Not every tool fits every workflow. Here are tools I evaluated but chose not to adopt:

Task Master (claude-task-master)

Repository: eyaltoledano/claude-task-master

An AI-powered task management system designed for Cursor, Windsurf, and other editors.

Why I didn't keep it:

  • Complexity - Requires multiple API keys (Anthropic, OpenAI, Perplexity, etc.)
  • Heavy setup - MCP configuration, environment variables, PRD structure
  • Overkill - 36 tools available, ~21,000 tokens context usage in full mode
  • Too structured - Strict PRD-to-task workflow doesn't fit iterative development

SuperClaude

Website: superclaude.netlify.app

A meta-programming configuration framework for Claude Code.

Why I didn't keep it:

  • Context hungry - Uses too much context for the framework overhead
  • Mental overhead - Learning the framework's abstractions vs just coding
  • Over-engineered - Adds complexity without proportional benefit

Oh My OpenCode

Repository: code-yeongyu/oh-my-opencode

A feature-rich plugin for OpenCode with multi-model orchestration, background agents, and "Sisyphus" workflow.

Why I didn't keep it:

  • Too opinionated - Enforces specific workflows (ultrawork, ralph-loop, Sisyphus mode)
  • Multi-model complexity - Requires multiple API keys (Claude, GPT, Gemini, Grok)
  • Magic keywords - ultrawork, ulw, ultrathink - adds cognitive overhead
  • Feature bloat - LSP tools, AST-grep, background agents, keyword detectors
  • Not my style - Aggressive automation doesn't fit my iterative workflow

Worth Learning From

These tools aren't for me daily, but are valuable references for understanding AI-assisted workflows:

Superpowers

Repository: obra/superpowers

A complete software development workflow for coding agents with composable "skills".
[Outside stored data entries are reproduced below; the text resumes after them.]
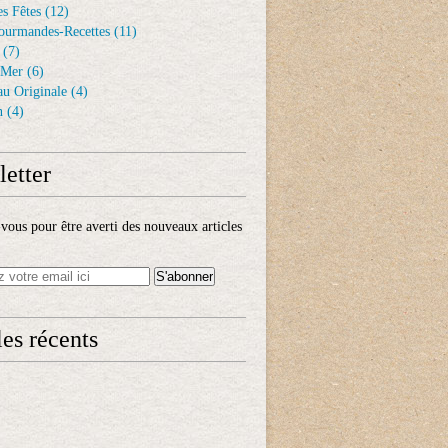
s Fêtes
(12)
ourmandes-Recettes
(11)
(7)
 Mer
(6)
au Originale
(4)
n
(4)
etter
ous pour être averti des nouveaux articles
les récents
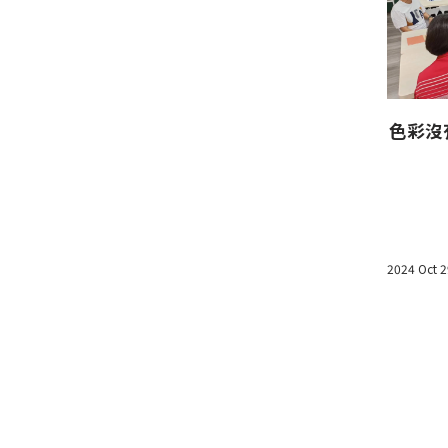
色彩沒
2024 Oct 2
適合你的夏天必備丹寧
來與眾不
2023 Jun 19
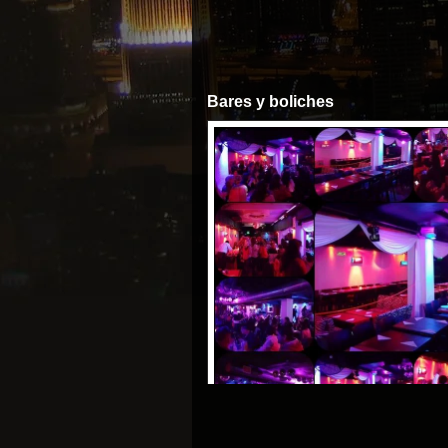
Bares y boliches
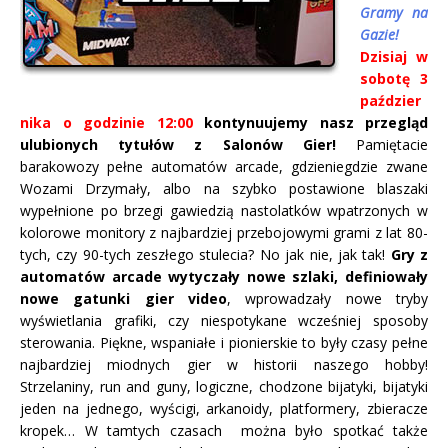
Gramy na
Gazie!
Dzisiaj w
sobotę 3
paździer
nika o godzinie 12:00
kontynuujemy nasz przegląd
ulubionych tytułów z Salonów Gier!
Pamiętacie
barakowozy pełne automatów arcade, gdzieniegdzie zwane
Wozami Drzymały, albo na szybko postawione blaszaki
wypełnione po brzegi gawiedzią nastolatków wpatrzonych w
kolorowe monitory z najbardziej przebojowymi grami z lat 80-
tych, czy 90-tych zeszłego stulecia? No jak nie, jak tak!
Gry z
automatów arcade wytyczały nowe szlaki, definiowały
nowe gatunki gier video
, wprowadzały nowe tryby
wyświetlania grafiki, czy niespotykane wcześniej sposoby
sterowania. Piękne, wspaniałe i pionierskie to były czasy pełne
najbardziej miodnych gier w historii naszego hobby!
Strzelaniny, run and guny, logiczne, chodzone bijatyki, bijatyki
jeden na jednego, wyścigi, arkanoidy, platformery, zbieracze
kropek… W tamtych czasach można było spotkać także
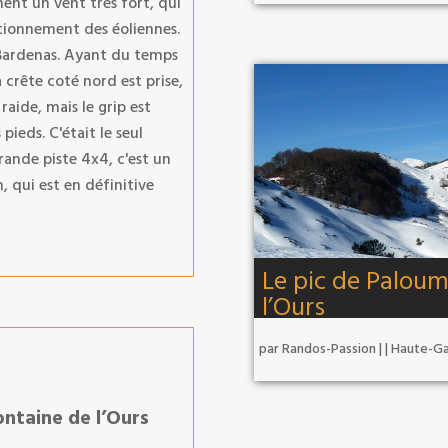
ment un vent très fort, qui
tionnement des éoliennes.
s Bardenas. Ayant du temps
 crête coté nord est prise,
 raide, mais le grip est
 pieds. C'était le seul
rande piste 4x4, c'est un
, qui est en définitive
Le pic de Paloum
l’Ours
par
Randos-Passion
|
|
Haute-G
ontaine de l’Ours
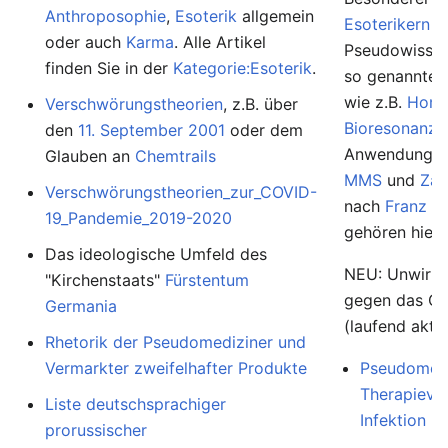
Anthroposophie
,
Esoterik
allgemein
Esoterikern
u
oder auch
Karma
. Alle Artikel
Pseudowissens
finden Sie in der
Kategorie:Esoterik
.
so genannte
wie z.B.
Homö
Verschwörungstheorien
, z.B. über
Bioresonanz
,
den
11. September 2001
oder dem
Anwendunge
Glauben an
Chemtrails
MMS
und
Zap
Verschwörungstheorien_zur_COVID-
nach
Franz K
19_Pandemie_2019-2020
gehören hierh
Das ideologische Umfeld des
NEU: Unwirk
"Kirchenstaats"
Fürstentum
gegen das Co
Germania
(laufend aktua
Rhetorik der Pseudomediziner und
Vermarkter zweifelhafter Produkte
Pseudomedi
Therapievo
Liste deutschsprachiger
Infektion
prorussischer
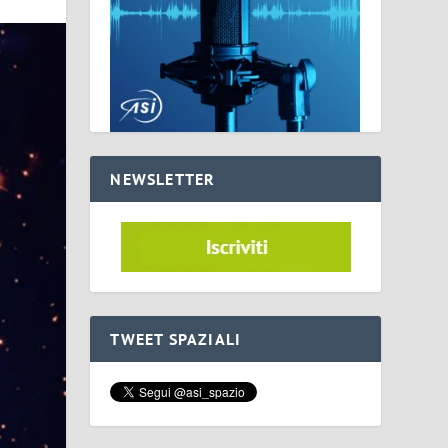
NEWSLETTER
TWEET SPAZIALI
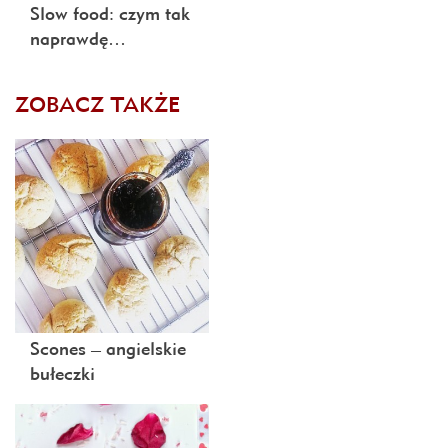
Slow food: czym tak
naprawdę…
ZOBACZ TAKŻE
Scones – angielskie
bułeczki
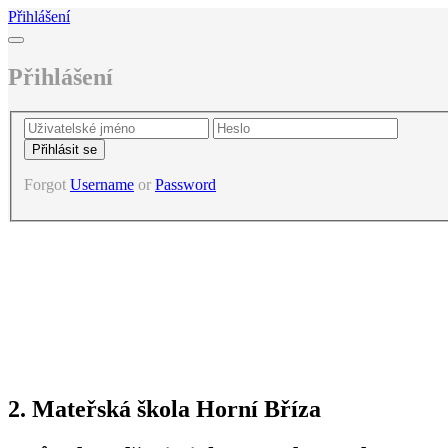
Přihlášení
Přihlášení
Forgot
Username
or
Password
2. Mateřská škola Horní Bříza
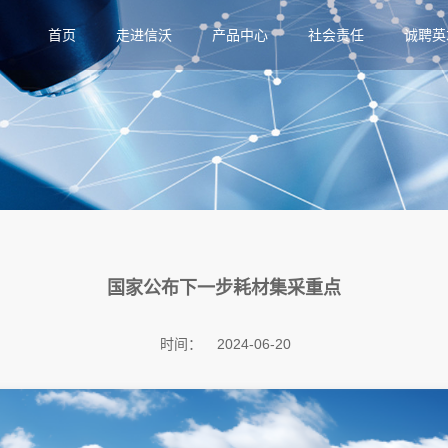
首页
走进信沃
产品中心
社会责任
诚聘英
国家公布下一步耗材集采重点
时间：
2024-06-20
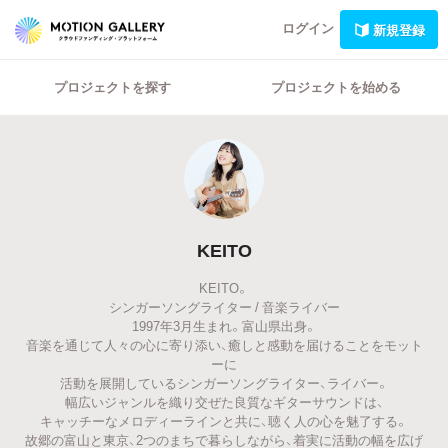
ログイン
新規登録
プロジェクトを探す
プロジェクトを始める
KEITO
KEITO。
シンガーソングライター / 音楽ライバー
1997年3月生まれ。富山県出身。
音楽を通じて人々の心に寄り添い、癒しと感動を届けることをモット
ーに
活動を展開しているシンガーソングライター、ライバー。
幅広いジャンルを織り交ぜた良質なギターサウンドは、
キャッチーなメロディーラインと共に、聴く人の心を魅了する。
故郷の富山と東京、2つのまちで暮らしながら、着実に活動の幅を広げ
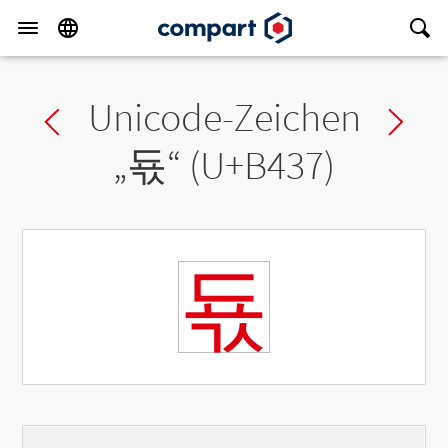
Unicode-Zeichen
Previous char
Ne
„
됷
“ (U+B437)
됷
Key concepts worth studying:

  • Brainstorming phase - Agent asks questions before coding, refines specs iteratively
  • Writing plans - Bite-sized tasks (2-5 min each) with exact file paths and verification steps
  • Subagent-driven development - Fresh subagent per task with two-stage review
  • TDD enforcement - RED-GREEN-REFACTOR cycle, deletes code written before tests
  • Git worktrees - Isolated workspaces on new branches

Why it's a good reference:

  • Well-structured skill composition patterns
  • Philosophy: systematic over ad-hoc, evidence over claims
  • Shows how to build layered agent workflows

My Philosophy: Keep It Simple

"Add only if needed"

Instead of adopting heavy frameworks, I prefer:

Approach Why
Minimal tooling Less context usage, more tokens for actual work
AGENTS.md Simple, portable project guidance
Native AI features Use built-in Claude/Amp capabilities first
Add incrementally Only add tools when there's clear friction

The best tool is the one you don't have to think about.